## [GOAL OF THE EXERCISE]
Select each line of the material below that contains the word "Reading", and copy every such line in full.

## [DATA SUPPLIED]
....................

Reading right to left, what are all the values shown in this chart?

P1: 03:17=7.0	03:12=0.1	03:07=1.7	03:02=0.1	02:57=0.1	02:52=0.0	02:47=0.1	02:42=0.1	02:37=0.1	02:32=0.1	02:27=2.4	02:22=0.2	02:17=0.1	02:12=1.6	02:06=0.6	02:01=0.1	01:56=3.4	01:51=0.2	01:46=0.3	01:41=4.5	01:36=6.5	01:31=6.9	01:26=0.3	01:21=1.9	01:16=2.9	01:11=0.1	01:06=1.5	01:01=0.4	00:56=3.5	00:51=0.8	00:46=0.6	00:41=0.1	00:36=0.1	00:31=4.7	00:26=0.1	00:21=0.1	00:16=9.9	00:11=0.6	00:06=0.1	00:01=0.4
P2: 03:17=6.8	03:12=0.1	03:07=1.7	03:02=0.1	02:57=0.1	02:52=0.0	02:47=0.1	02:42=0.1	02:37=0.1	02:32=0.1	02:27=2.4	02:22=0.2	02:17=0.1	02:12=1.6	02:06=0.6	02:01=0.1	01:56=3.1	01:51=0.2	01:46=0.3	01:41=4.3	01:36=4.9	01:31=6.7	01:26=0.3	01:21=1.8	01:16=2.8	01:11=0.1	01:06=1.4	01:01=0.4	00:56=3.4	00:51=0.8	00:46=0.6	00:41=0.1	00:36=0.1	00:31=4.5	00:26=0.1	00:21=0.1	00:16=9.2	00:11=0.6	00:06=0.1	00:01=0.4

....................

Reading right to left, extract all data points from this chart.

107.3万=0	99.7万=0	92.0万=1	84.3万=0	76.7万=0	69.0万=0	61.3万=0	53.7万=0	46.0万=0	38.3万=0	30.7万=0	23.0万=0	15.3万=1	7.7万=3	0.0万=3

....................

## [SOLUTION TO THE EXERCISE]
Reading right to left, what are all the values shown in this chart?
Reading right to left, extract all data points from this chart.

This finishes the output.